_WHAT YOU SHOULD DO:_
Copy all lines of the listing that include the string "آموزشی".

_INPUT FOR THIS TASK:_
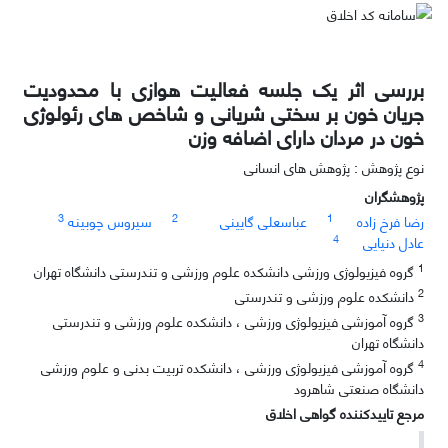
بررسی اثر یک جلسه فعالیت هوازی با محدودیت
جریان خون بر سختی شریانی و شاخص های رئولوژی
خون در مردان دارای اضافه وزن
نوع پژوهش : پژوهش های انسانی
پژوهشگران
3
2
1
رضا فرخ زاده
عباسعلی گایینی
سیروس چوبینه
4
عادل دنیایی
1
گروه فیزیولوژی ورزشی دانشکده علوم ورزشی و تندرستی دانشگاه تهران
2
دانشکده علوم ورزشی و تندرستی
3
گروه آموزشی فیزیولوژی ورزشی ، دانشکده علوم ورزشی و تندرستی
دانشگاه تهران
4
گروه آموزشی فیزیولوژی ورزشی ، دانشکده تربیت بدنی و علوم ورزشی
دانشگاه صنعتی شاهرود
مرجع تاییدکننده گواهی اخلاق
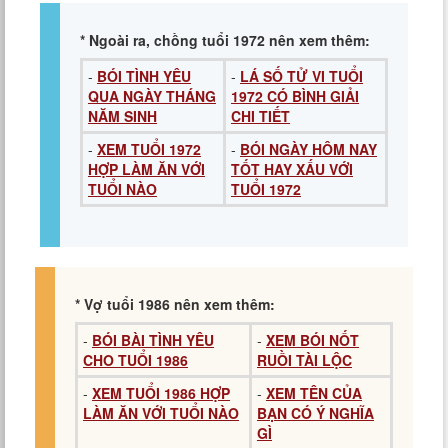
* Ngoài ra, chồng tuổi 1972 nên xem thêm:
-
BÓI TÌNH YÊU
-
LÁ SỐ TỬ VI TUỔI
QUA NGÀY THÁNG
1972 CÓ BÌNH GIẢI
NĂM SINH
CHI TIẾT
-
XEM TUỔI 1972
-
BÓI NGÀY HÔM NAY
HỢP LÀM ĂN VỚI
TỐT HAY XẤU VỚI
TUỔI NÀO
TUỔI 1972
* Vợ tuổi 1986 nên xem thêm:
-
BÓI BÀI TÌNH YÊU
-
XEM BÓI NỐT
CHO TUỔI 1986
RUỒI TÀI LỘC
-
XEM TUỔI 1986 HỢP
-
XEM TÊN CỦA
LÀM ĂN VỚI TUỔI NÀO
BẠN CÓ Ý NGHĨA
GÌ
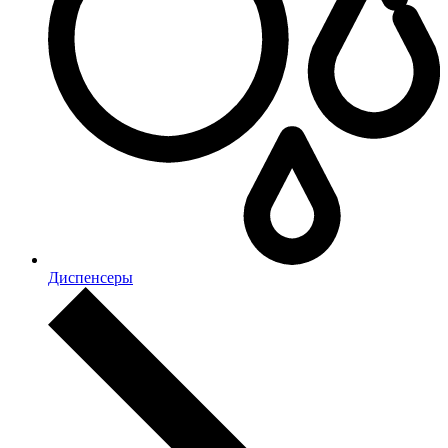
Диспенсеры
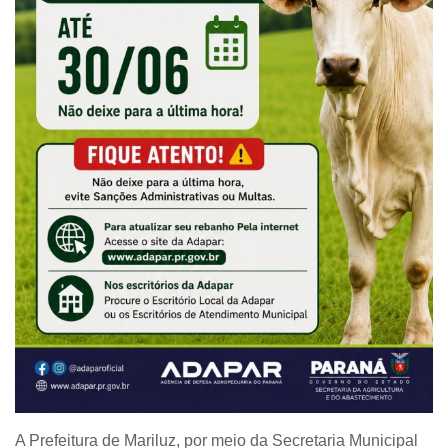
A Prefeitura de Mariluz, por meio da Secretaria Municipal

_SOLUTION TO THIS EXERCISE:_
گروه آموزشی فیزیولوژی ورزشی ، دانشکده علوم ورزشی و تندرستی
گروه آموزشی فیزیولوژی ورزشی ، دانشکده تربیت بدنی و علوم ورزشی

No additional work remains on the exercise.